--- Material provided ---
===

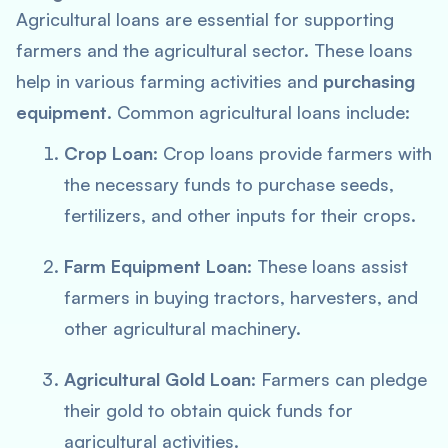
Agricultural loans are essential for supporting
farmers and the agricultural sector. These loans
help in various farming activities and
purchasing
equipment
. Common agricultural loans include:
Crop Loan
: Crop loans provide farmers with
the necessary funds to purchase seeds,
fertilizers, and other inputs for their crops.
Farm Equipment Loan
: These loans assist
farmers in buying tractors, harvesters, and
other agricultural machinery.
Agricultural Gold Loan
: Farmers can pledge
their gold to obtain quick funds for
agricultural activities.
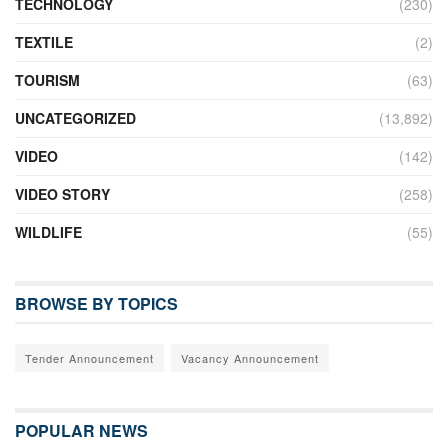
TECHNOLOGY
(230)
TEXTILE
(2)
TOURISM
(63)
UNCATEGORIZED
(13,892)
VIDEO
(142)
VIDEO STORY
(258)
WILDLIFE
(55)
BROWSE BY TOPICS
Tender Announcement
Vacancy Announcement
POPULAR NEWS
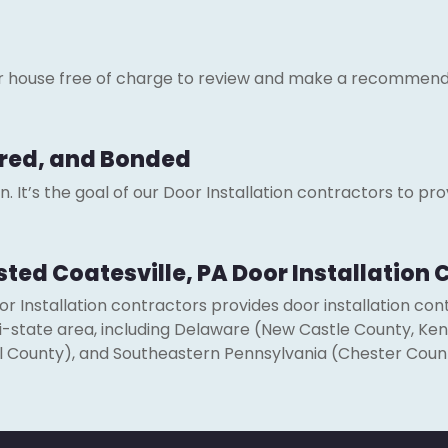
ur house free of charge to review and make a recommend
sured, and Bonded
 It’s the goal of our Door Installation contractors to prov
usted Coatesville, PA Door Installation
 Installation contractors provides door installation co
 tri-state area, including Delaware (New Castle County, Ke
l County), and Southeastern Pennsylvania (Chester Coun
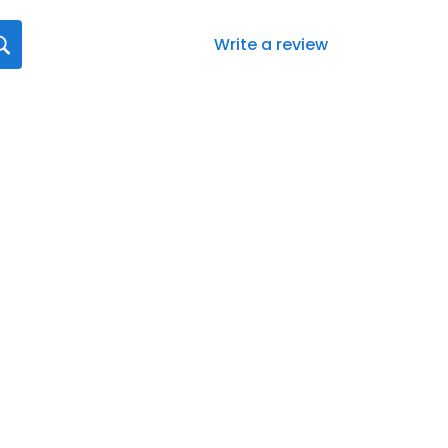
Write a review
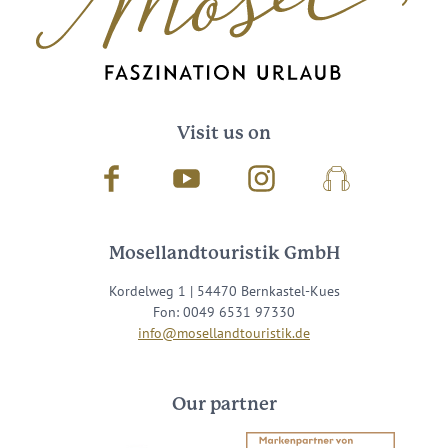
Visit us on
Facebook
Youtube
Instagram
Podcast
Mosellandtouristik GmbH
Kordelweg 1 | 54470 Bernkastel-Kues
Fon: 0049 6531 97330
info@mosellandtouristik.de
Our partner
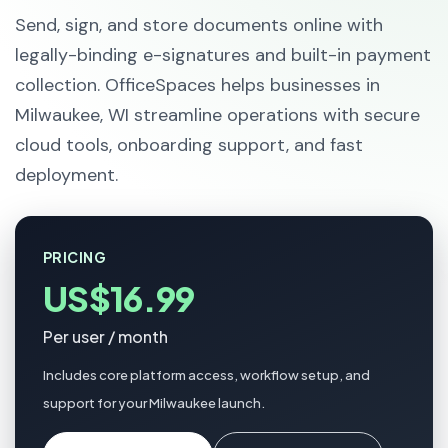
Send, sign, and store documents online with
legally-binding e-signatures and built-in payment
collection. OfficeSpaces helps businesses in
Milwaukee, WI streamline operations with secure
cloud tools, onboarding support, and fast
deployment.
PRICING
US$16.99
Per user / month
Includes core platform access, workflow setup, and
support for your Milwaukee launch.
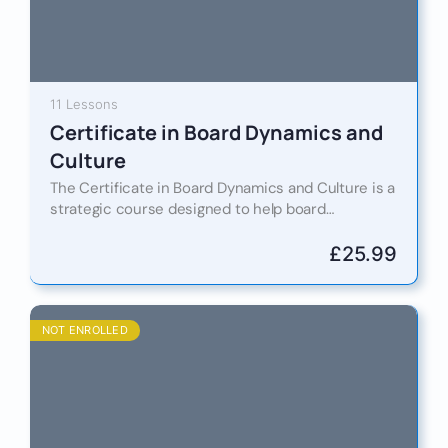
11 Lessons
Certificate in Board Dynamics and
Culture
The Certificate in Board Dynamics and Culture is a
strategic course designed to help board
members, chairs, and governance professionals
understand, influence, and lead with…
£
25.99
NOT ENROLLED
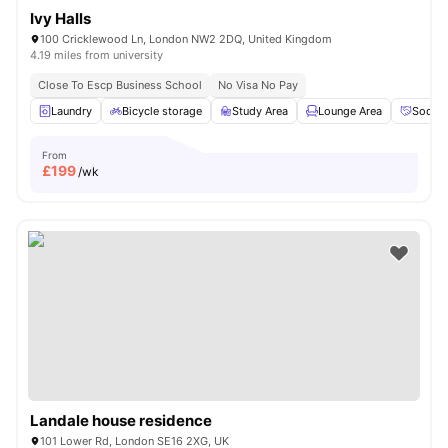
Ivy Halls
100 Cricklewood Ln, London NW2 2DQ, United Kingdom
4.19 miles from university
Close To Escp Business School
No Visa No Pay
Laundry
Bicycle storage
Study Area
Lounge Area
Social
From
£
199
/wk
Landale house residence
101 Lower Rd, London SE16 2XG, UK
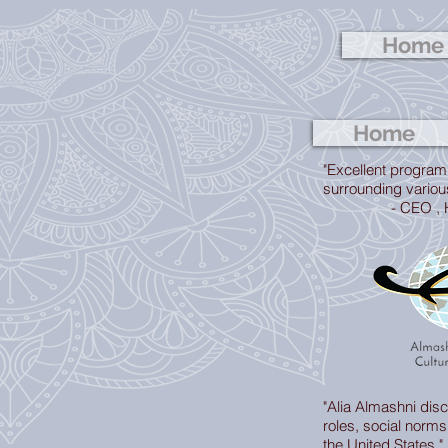
Home
Home
"Excellent program
surrounding variou
- CEO , Hundr
"Alia Almashni di
roles, social norms, 
the United States."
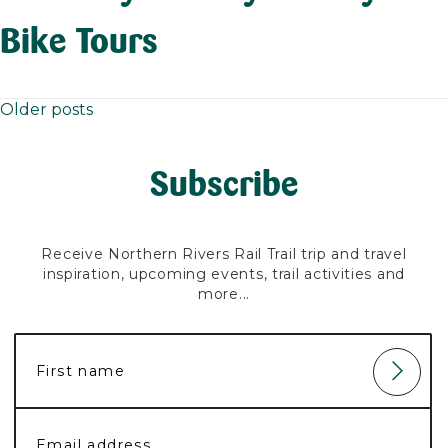
Bike Tours
Older posts
Posts
navigation
Subscribe
Receive Northern Rivers Rail Trail trip and travel
inspiration, upcoming events, trail activities and
more...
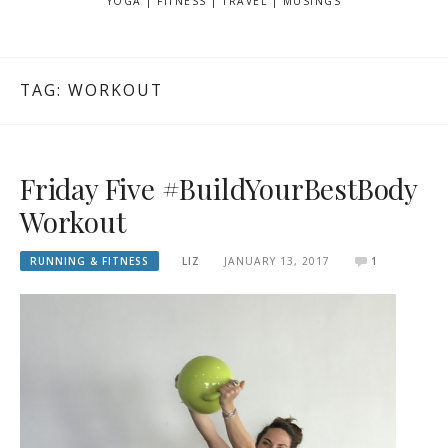
YOGA | FITNESS | TRAVEL | MUSINGS
TAG: WORKOUT
Friday Five #BuildYourBestBody
Workout
RUNNING & FITNESS
LIZ
JANUARY 13, 2017
1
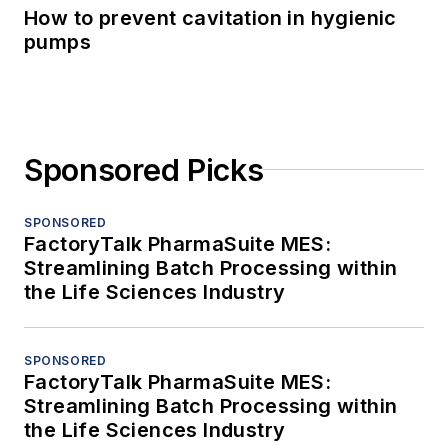
How to prevent cavitation in hygienic
pumps
Sponsored Picks
SPONSORED
FactoryTalk PharmaSuite MES:
Streamlining Batch Processing within
the Life Sciences Industry
SPONSORED
FactoryTalk PharmaSuite MES:
Streamlining Batch Processing within
the Life Sciences Industry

===

--- Requirement ---
Copy out the text of the material, without the pictures, from its beginning up to and including the line containing "Our partner".

--- Response to the task ---
Agricultural loans are essential for supporting
farmers and the agricultural sector. These loans
help in various farming activities and
purchasing
equipment
. Common agricultural loans include:
Crop Loan
: Crop loans provide farmers with
the necessary funds to purchase seeds,
fertilizers, and other inputs for their crops.
Farm Equipment Loan
: These loans assist
farmers in buying tractors, harvesters, and
other agricultural machinery.
Agricultural Gold Loan
: Farmers can pledge
their gold to obtain quick funds for
agricultural activities.
TECHNOLOGY
(230)
TEXTILE
(2)
TOURISM
(63)
UNCATEGORIZED
(13,892)
VIDEO
(142)
VIDEO STORY
(258)
WILDLIFE
(55)
BROWSE BY TOPICS
Tender Announcement
Vacancy Announcement
POPULAR NEWS
ur house free of charge to review and make a recommend
sured, and Bonded
 It’s the goal of our Door Installation contractors to prov
usted Coatesville, PA Door Installation
 Installation contractors provides door installation co
 tri-state area, including Delaware (New Castle County, Ke
l County), and Southeastern Pennsylvania (Chester Coun
Write a review
Visit us on
Facebook
Youtube
Instagram
Podcast
Mosellandtouristik GmbH
Kordelweg 1 | 54470 Bernkastel-Kues
Fon: 0049 6531 97330
info@mosellandtouristik.de
Our partner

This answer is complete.